• **What this task involves**
Can you convert every line of the listing below into a JSON list of strings, one string per line, with blank lines left out?

• **Items**
/---

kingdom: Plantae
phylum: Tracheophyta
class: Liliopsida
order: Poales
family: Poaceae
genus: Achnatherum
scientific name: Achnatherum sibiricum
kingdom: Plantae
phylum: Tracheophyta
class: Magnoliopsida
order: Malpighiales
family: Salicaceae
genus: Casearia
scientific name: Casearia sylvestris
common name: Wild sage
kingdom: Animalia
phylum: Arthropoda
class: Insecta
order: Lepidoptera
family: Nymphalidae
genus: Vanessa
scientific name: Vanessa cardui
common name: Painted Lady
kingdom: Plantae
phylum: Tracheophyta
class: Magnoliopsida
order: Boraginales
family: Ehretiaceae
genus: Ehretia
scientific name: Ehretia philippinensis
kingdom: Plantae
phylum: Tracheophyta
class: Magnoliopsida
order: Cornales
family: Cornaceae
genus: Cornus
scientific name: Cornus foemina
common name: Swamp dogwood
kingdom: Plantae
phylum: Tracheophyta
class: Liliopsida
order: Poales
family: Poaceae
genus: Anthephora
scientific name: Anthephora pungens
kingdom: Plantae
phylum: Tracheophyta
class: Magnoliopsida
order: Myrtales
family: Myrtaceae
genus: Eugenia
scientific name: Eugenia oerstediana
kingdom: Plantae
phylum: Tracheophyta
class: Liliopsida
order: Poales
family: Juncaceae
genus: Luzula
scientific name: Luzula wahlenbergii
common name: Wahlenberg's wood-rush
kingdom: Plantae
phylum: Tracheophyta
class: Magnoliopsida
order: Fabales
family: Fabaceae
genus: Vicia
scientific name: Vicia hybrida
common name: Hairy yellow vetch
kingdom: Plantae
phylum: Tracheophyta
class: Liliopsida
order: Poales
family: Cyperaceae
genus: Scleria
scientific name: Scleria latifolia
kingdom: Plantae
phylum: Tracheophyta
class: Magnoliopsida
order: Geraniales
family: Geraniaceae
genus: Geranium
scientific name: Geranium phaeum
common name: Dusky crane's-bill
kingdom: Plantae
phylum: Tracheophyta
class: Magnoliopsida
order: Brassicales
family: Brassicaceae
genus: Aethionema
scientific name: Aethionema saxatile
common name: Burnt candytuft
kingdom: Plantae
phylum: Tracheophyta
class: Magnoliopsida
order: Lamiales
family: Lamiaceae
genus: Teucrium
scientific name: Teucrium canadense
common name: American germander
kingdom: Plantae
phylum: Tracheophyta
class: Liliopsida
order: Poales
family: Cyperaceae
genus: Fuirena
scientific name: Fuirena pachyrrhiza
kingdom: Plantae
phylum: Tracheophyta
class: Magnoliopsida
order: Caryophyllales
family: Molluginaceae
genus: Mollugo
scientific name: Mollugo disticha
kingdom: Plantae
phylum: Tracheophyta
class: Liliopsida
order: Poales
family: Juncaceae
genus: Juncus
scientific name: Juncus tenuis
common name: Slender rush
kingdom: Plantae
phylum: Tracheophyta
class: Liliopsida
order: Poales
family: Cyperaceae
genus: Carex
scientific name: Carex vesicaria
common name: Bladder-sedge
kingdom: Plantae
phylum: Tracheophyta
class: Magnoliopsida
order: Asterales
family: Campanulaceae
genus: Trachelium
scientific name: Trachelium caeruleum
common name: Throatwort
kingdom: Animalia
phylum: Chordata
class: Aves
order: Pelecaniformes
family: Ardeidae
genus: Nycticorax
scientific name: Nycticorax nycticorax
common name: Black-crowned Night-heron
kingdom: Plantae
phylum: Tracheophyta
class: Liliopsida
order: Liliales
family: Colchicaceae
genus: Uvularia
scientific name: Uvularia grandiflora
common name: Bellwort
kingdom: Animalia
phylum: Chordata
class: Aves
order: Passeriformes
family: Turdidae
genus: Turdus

\---

• **Output**
[
  "kingdom: Plantae",
  "phylum: Tracheophyta",
  "class: Liliopsida",
  "order: Poales",
  "family: Poaceae",
  "genus: Achnatherum",
  "scientific name: Achnatherum sibiricum",
  "kingdom: Plantae",
  "phylum: Tracheophyta",
  "class: Magnoliopsida",
  "order: Malpighiales",
  "family: Salicaceae",
  "genus: Casearia",
  "scientific name: Casearia sylvestris",
  "common name: Wild sage",
  "kingdom: Animalia",
  "phylum: Arthropoda",
  "class: Insecta",
  "order: Lepidoptera",
  "family: Nymphalidae",
  "genus: Vanessa",
  "scientific name: Vanessa cardui",
  "common name: Painted Lady",
  "kingdom: Plantae",
  "phylum: Tracheophyta",
  "class: Magnoliopsida",
  "order: Boraginales",
  "family: Ehretiaceae",
  "genus: Ehretia",
  "scientific name: Ehretia philippinensis",
  "kingdom: Plantae",
  "phylum: Tracheophyta",
  "class: Magnoliopsida",
  "order: Cornales",
  "family: Cornaceae",
  "genus: Cornus",
  "scientific name: Cornus foemina",
  "common name: Swamp dogwood",
  "kingdom: Plantae",
  "phylum: Tracheophyta",
  "class: Liliopsida",
  "order: Poales",
  "family: Poaceae",
  "genus: Anthephora",
  "scientific name: Anthephora pungens",
  "kingdom: Plantae",
  "phylum: Tracheophyta",
  "class: Magnoliopsida",
  "order: Myrtales",
  "family: Myrtaceae",
  "genus: Eugenia",
  "scientific name: Eugenia oerstediana",
  "kingdom: Plantae",
  "phylum: Tracheophyta",
  "class: Liliopsida",
  "order: Poales",
  "family: Juncaceae",
  "genus: Luzula",
  "scientific name: Luzula wahlenbergii",
  "common name: Wahlenberg's wood-rush",
  "kingdom: Plantae",
  "phylum: Tracheophyta",
  "class: Magnoliopsida",
  "order: Fabales",
  "family: Fabaceae",
  "genus: Vicia",
  "scientific name: Vicia hybrida",
  "common name: Hairy yellow vetch",
  "kingdom: Plantae",
  "phylum: Tracheophyta",
  "class: Liliopsida",
  "order: Poales",
  "family: Cyperaceae",
  "genus: Scleria",
  "scientific name: Scleria latifolia",
  "kingdom: Plantae",
  "phylum: Tracheophyta",
  "class: Magnoliopsida",
  "order: Geraniales",
  "family: Geraniaceae",
  "genus: Geranium",
  "scientific name: Geranium phaeum",
  "common name: Dusky crane's-bill",
  "kingdom: Plantae",
  "phylum: Tracheophyta",
  "class: Magnoliopsida",
  "order: Brassicales",
  "family: Brassicaceae",
  "genus: Aethionema",
  "scientific name: Aethionema saxatile",
  "common name: Burnt candytuft",
  "kingdom: Plantae",
  "phylum: Tracheophyta",
  "class: Magnoliopsida",
  "order: Lamiales",
  "family: Lamiaceae",
  "genus: Teucrium",
  "scientific name: Teucrium canadense",
  "common name: American germander",
  "kingdom: Plantae",
  "phylum: Tracheophyta",
  "class: Liliopsida",
  "order: Poales",
  "family: Cyperaceae",
  "genus: Fuirena",
  "scientific name: Fuirena pachyrrhiza",
  "kingdom: Plantae",
  "phylum: Tracheophyta",
  "class: Magnoliopsida",
  "order: Caryophyllales",
  "family: Molluginaceae",
  "genus: Mollugo",
  "scientific name: Mollugo disticha",
  "kingdom: Plantae",
  "phylum: Tracheophyta",
  "class: Liliopsida",
  "order: Poales",
  "family: Juncaceae",
  "genus: Juncus",
  "scientific name: Juncus tenuis",
  "common name: Slender rush",
  "kingdom: Plantae",
  "phylum: Tracheophyta",
  "class: Liliopsida",
  "order: Poales",
  "family: Cyperaceae",
  "genus: Carex",
  "scientific name: Carex vesicaria",
  "common name: Bladder-sedge",
  "kingdom: Plantae",
  "phylum: Tracheophyta",
  "class: Magnoliopsida",
  "order: Asterales",
  "family: Campanulaceae",
  "genus: Trachelium",
  "scientific name: Trachelium caeruleum",
  "common name: Throatwort",
  "kingdom: Animalia",
  "phylum: Chordata",
  "class: Aves",
  "order: Pelecaniformes",
  "family: Ardeidae",
  "genus: Nycticorax",
  "scientific name: Nycticorax nycticorax",
  "common name: Black-crowned Night-heron",
  "kingdom: Plantae",
  "phylum: Tracheophyta",
  "class: Liliopsida",
  "order: Liliales",
  "family: Colchicaceae",
  "genus: Uvularia",
  "scientific name: Uvularia grandiflora",
  "common name: Bellwort",
  "kingdom: Animalia",
  "phylum: Chordata",
  "class: Aves",
  "order: Passeriformes",
  "family: Turdidae",
  "genus: Turdus"
]